- _Dataset_
#####

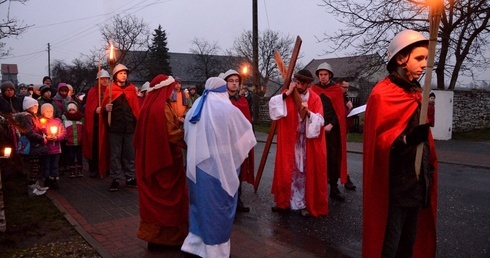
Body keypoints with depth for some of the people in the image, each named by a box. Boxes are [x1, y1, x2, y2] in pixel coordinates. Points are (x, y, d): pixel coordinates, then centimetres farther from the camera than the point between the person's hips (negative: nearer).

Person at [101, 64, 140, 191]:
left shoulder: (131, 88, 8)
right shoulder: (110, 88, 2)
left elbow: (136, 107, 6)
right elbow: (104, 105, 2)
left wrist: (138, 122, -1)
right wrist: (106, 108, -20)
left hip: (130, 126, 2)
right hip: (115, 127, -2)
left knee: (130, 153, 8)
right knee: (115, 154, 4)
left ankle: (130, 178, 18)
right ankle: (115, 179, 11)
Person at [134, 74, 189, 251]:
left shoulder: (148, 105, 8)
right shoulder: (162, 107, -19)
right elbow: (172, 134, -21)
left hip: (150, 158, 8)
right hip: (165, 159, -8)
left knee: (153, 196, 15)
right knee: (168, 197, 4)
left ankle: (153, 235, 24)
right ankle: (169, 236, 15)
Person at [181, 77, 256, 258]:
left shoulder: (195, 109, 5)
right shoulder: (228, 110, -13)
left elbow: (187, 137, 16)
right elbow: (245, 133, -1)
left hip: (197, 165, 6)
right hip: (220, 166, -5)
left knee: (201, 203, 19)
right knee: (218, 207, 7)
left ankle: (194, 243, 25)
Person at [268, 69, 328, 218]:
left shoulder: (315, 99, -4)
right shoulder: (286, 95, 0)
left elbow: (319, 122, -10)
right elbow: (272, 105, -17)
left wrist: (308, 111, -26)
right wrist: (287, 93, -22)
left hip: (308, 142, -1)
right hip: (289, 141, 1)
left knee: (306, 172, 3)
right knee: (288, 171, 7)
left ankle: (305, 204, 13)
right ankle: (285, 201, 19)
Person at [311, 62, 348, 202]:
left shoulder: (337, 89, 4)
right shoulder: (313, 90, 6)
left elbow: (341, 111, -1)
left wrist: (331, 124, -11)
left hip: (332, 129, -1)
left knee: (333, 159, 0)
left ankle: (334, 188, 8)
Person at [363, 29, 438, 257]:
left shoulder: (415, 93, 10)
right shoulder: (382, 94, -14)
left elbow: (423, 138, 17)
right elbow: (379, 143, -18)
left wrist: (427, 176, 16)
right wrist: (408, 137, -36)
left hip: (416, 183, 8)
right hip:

#####

- _Assignment_
Rewrite every entry above, substituting "left forearm joint" for each occurrence of "left elbow" and keeping everything else the same. Omit the pictures from your answer.

- _Answer section_
Body keypoints with depth for some of the people in the image, each named by a box. Boxes are [x1, y1, x2, y2] in pixel coordinates. Points are (x, y, d): pixel coordinates, then centimetres farther from the camera than the point between the person's hips (negative: nearer).

Person at [101, 64, 140, 191]:
left shoulder: (131, 88, 8)
right shoulder: (110, 88, 2)
left forearm joint: (136, 107, 6)
right elbow: (104, 105, 2)
left wrist: (138, 122, -1)
right wrist: (106, 108, -20)
left hip: (130, 126, 2)
right hip: (115, 127, -2)
left knee: (130, 153, 8)
right knee: (115, 154, 4)
left ankle: (130, 178, 18)
right ankle: (115, 179, 11)
Person at [134, 74, 189, 251]:
left shoulder: (148, 105, 8)
right shoulder: (162, 107, -19)
right elbow: (172, 134, -21)
left hip: (150, 158, 8)
right hip: (165, 159, -8)
left knee: (153, 196, 15)
right knee: (168, 197, 4)
left ankle: (153, 235, 24)
right ankle: (169, 236, 15)
Person at [181, 77, 256, 258]:
left shoulder: (195, 109, 5)
right shoulder: (228, 110, -13)
left forearm joint: (187, 137, 16)
right elbow: (245, 133, -1)
left hip: (197, 165, 6)
right hip: (220, 166, -5)
left knee: (201, 203, 19)
right knee: (218, 207, 7)
left ankle: (194, 243, 25)
Person at [268, 69, 328, 218]:
left shoulder: (315, 99, -4)
right shoulder: (286, 95, 0)
left forearm joint: (319, 122, -10)
right elbow: (272, 105, -17)
left wrist: (308, 111, -26)
right wrist: (287, 93, -22)
left hip: (308, 142, -1)
right hip: (289, 141, 1)
left knee: (306, 172, 3)
right knee: (288, 171, 7)
left ankle: (305, 204, 13)
right ankle: (285, 201, 19)
Person at [311, 62, 348, 202]:
left shoulder: (337, 89, 4)
right shoulder: (313, 90, 6)
left forearm joint: (341, 111, -1)
left wrist: (331, 124, -11)
left hip: (332, 129, -1)
left knee: (333, 159, 0)
left ankle: (334, 188, 8)
Person at [363, 29, 438, 257]:
left shoulder: (415, 93, 10)
right shoulder: (382, 94, -14)
left forearm joint: (423, 138, 17)
right elbow: (379, 143, -18)
left wrist: (427, 176, 16)
right wrist: (408, 137, -36)
left hip: (416, 183, 8)
right hip:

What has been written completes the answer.